• Input for this task:

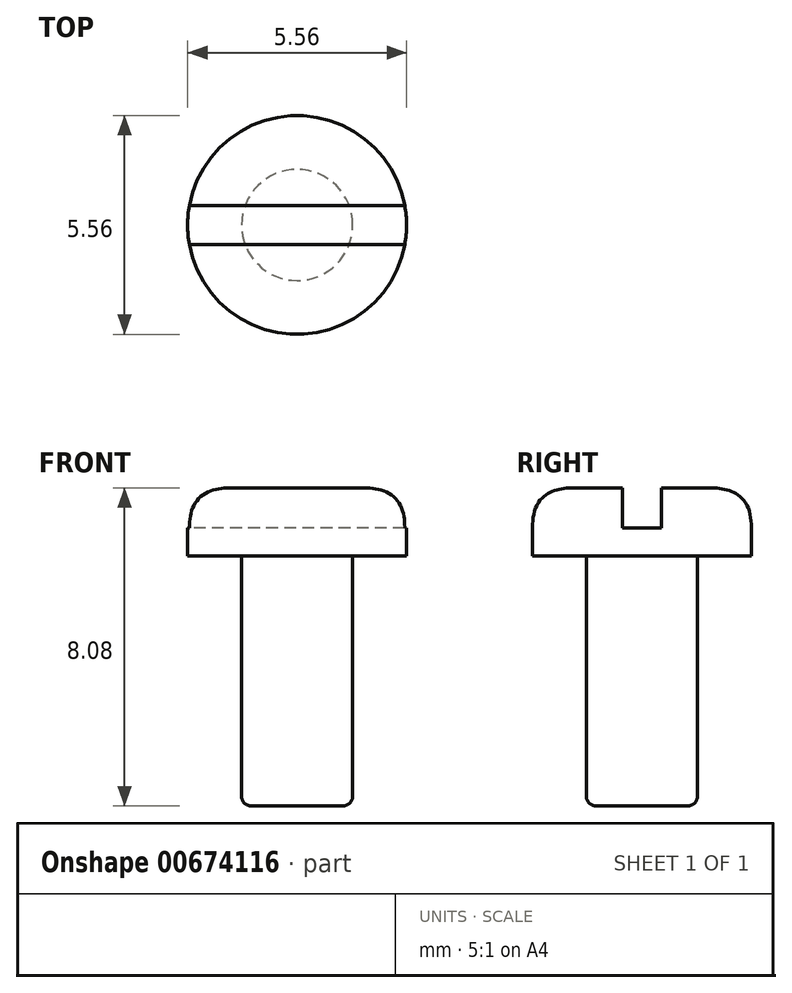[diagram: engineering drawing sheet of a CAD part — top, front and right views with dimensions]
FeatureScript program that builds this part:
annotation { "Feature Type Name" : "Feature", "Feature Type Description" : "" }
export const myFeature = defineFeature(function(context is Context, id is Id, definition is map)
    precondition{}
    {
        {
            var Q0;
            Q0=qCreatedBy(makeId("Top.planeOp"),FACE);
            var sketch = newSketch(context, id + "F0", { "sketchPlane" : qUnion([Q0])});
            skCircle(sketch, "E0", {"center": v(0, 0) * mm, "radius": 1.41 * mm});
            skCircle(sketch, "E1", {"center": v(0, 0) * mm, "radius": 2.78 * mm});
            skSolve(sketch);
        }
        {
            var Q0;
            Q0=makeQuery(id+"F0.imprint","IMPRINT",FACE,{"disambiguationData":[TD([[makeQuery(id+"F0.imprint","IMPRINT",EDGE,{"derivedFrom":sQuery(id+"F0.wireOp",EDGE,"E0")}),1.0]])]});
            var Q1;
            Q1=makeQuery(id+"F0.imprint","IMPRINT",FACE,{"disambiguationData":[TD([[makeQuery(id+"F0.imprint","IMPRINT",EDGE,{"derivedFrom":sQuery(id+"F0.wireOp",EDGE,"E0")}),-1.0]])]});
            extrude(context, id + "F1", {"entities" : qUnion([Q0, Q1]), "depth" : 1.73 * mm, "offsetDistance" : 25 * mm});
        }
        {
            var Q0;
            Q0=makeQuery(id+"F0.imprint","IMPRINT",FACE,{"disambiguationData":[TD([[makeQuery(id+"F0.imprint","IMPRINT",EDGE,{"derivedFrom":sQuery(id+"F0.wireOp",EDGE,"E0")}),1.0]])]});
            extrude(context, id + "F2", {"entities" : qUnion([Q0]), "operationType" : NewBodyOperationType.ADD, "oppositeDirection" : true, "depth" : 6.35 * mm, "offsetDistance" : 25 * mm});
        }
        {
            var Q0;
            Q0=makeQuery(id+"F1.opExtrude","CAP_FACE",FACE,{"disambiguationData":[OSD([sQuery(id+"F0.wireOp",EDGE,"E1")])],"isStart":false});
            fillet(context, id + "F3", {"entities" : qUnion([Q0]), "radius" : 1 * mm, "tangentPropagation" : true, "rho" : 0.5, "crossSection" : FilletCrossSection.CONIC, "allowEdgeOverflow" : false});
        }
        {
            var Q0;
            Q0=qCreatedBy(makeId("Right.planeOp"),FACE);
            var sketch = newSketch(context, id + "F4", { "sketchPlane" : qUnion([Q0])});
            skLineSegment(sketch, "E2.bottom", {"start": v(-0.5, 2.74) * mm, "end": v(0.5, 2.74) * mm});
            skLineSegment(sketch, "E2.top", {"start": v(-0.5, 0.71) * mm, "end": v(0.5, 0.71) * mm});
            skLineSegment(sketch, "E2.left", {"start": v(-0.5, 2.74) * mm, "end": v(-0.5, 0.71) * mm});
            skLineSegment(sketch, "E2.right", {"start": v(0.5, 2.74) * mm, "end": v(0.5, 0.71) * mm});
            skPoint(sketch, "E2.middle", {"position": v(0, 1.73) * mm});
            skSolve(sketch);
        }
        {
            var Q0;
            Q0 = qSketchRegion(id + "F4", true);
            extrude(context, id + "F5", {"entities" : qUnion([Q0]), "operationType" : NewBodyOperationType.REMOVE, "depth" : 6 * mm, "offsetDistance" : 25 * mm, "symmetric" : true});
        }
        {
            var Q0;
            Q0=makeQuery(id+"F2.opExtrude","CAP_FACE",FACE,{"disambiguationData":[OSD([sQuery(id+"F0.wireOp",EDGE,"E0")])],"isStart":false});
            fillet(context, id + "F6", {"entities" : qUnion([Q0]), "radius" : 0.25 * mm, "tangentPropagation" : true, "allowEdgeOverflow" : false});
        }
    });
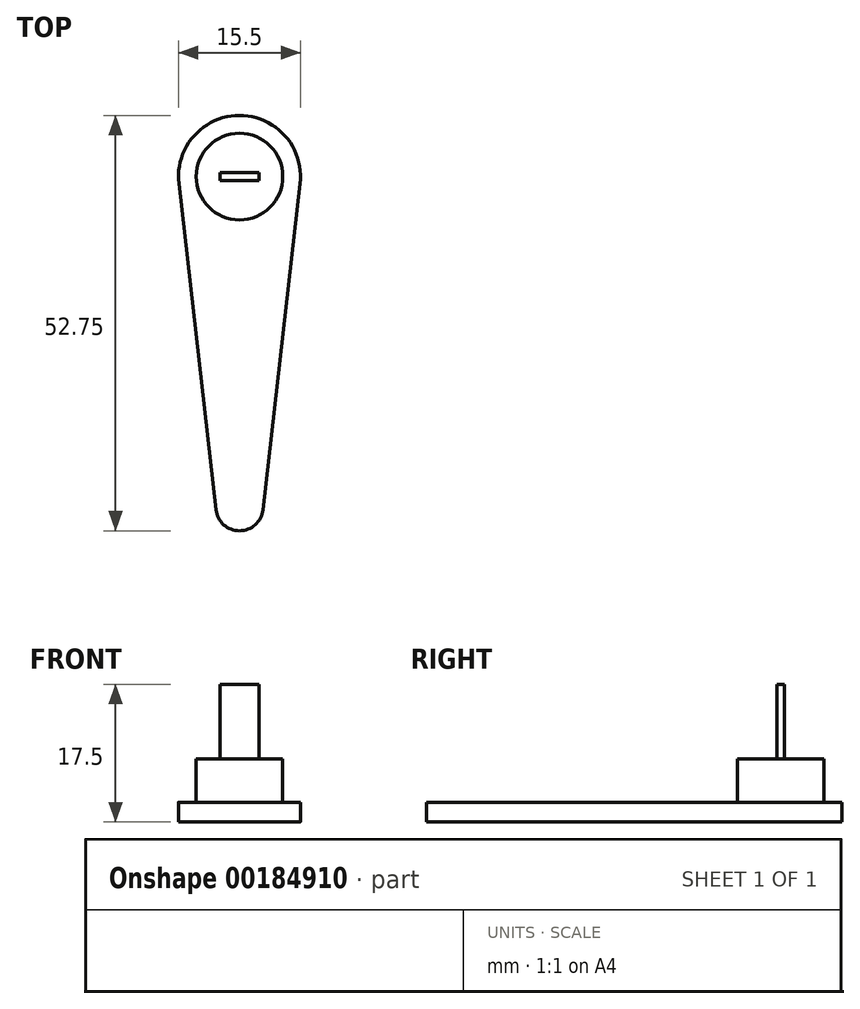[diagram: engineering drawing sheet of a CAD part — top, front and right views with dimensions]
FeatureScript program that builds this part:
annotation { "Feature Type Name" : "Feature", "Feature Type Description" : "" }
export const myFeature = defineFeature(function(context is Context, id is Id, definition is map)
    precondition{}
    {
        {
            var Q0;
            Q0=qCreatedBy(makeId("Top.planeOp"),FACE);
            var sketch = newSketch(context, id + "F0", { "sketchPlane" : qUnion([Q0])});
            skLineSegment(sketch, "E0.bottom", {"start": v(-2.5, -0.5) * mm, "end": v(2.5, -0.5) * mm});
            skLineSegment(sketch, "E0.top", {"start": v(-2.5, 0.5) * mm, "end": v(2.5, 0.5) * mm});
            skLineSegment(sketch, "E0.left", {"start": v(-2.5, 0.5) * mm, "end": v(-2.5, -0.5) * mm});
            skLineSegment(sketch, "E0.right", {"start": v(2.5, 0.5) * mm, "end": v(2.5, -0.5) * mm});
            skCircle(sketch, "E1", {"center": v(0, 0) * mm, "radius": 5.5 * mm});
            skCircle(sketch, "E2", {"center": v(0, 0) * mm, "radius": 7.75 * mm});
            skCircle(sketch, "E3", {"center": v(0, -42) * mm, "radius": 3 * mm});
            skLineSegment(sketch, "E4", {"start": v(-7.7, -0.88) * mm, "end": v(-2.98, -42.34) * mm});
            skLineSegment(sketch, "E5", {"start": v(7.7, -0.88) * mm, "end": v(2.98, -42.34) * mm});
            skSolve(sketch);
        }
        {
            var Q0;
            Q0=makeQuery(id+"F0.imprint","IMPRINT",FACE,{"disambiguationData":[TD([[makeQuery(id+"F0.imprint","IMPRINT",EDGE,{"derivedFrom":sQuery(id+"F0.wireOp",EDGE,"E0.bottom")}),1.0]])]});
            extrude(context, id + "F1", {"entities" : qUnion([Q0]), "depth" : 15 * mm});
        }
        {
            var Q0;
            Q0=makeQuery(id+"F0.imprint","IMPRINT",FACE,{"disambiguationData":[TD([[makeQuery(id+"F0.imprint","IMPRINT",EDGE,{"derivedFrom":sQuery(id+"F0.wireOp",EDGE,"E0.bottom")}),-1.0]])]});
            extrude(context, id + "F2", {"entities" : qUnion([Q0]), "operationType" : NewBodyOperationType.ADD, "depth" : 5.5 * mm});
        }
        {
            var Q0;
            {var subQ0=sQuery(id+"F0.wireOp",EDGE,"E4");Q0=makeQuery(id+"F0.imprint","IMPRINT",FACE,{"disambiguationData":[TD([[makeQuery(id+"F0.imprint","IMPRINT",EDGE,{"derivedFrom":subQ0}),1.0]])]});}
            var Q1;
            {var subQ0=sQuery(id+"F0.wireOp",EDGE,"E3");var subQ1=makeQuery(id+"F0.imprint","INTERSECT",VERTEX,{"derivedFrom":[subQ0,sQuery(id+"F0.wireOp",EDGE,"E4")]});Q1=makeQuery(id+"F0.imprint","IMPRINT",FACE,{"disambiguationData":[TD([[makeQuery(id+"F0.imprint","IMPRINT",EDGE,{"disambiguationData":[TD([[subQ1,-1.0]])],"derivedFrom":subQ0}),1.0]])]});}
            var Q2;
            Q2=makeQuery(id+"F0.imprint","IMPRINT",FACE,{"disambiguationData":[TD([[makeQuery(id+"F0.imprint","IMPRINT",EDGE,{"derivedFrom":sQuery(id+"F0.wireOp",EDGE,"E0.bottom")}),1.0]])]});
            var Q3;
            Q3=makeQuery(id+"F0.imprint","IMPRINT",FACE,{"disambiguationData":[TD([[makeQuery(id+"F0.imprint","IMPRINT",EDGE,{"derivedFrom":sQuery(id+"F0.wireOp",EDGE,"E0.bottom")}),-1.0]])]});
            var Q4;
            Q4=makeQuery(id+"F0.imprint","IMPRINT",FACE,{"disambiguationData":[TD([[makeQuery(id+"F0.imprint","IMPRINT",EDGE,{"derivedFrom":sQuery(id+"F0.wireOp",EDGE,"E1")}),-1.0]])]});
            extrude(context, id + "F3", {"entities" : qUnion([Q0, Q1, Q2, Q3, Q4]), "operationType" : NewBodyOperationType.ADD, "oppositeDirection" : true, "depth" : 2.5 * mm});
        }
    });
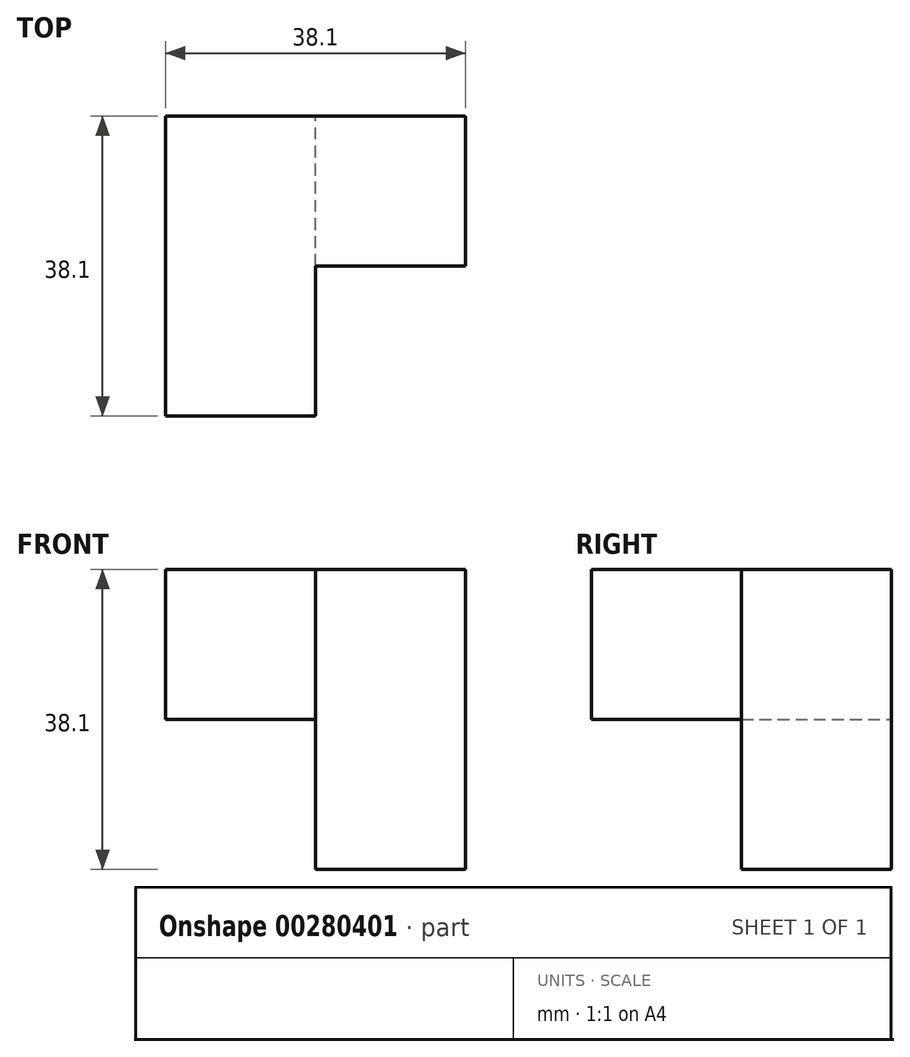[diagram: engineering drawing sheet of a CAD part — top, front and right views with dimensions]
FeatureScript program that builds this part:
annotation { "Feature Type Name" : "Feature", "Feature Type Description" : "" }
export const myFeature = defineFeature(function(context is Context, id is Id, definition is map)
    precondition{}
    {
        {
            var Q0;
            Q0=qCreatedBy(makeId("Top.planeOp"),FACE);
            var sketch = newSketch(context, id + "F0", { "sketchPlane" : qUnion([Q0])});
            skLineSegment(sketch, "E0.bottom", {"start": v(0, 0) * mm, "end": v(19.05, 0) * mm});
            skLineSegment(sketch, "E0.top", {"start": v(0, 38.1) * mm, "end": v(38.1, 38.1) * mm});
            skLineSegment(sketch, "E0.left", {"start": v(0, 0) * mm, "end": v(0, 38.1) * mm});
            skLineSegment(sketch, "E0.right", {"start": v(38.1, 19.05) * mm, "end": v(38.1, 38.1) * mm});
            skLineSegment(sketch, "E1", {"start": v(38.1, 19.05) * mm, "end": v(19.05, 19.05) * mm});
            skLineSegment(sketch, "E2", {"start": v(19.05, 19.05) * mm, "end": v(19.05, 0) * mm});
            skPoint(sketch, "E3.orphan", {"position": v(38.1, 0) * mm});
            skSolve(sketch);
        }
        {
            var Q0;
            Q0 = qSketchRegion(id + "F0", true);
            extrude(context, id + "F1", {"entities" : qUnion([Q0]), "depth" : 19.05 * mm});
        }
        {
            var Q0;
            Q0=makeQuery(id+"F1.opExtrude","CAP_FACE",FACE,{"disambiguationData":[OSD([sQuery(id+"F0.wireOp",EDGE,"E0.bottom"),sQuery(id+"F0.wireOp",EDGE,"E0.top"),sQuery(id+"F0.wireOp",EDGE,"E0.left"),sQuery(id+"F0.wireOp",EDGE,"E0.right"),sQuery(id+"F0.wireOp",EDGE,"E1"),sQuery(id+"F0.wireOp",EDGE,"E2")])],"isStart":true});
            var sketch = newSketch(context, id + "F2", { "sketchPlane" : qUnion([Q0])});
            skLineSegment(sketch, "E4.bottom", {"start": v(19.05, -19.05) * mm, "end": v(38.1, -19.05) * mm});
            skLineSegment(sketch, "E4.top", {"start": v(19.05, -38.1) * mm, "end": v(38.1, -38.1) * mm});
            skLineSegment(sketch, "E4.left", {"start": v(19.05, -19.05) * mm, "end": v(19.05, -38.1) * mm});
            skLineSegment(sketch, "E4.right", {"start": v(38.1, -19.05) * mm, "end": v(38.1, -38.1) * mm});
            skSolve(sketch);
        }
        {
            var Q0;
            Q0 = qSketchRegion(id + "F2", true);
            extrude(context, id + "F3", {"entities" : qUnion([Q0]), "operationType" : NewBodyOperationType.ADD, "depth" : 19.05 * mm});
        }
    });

• What to work on: Locate each line in the entries above that contains the string "position", and copy every such line in full.

• Worked solution:
            skPoint(sketch, "E2.middle", {"position": v(0, 1.73) * mm});
            skPoint(sketch, "E3.orphan", {"position": v(38.1, 0) * mm});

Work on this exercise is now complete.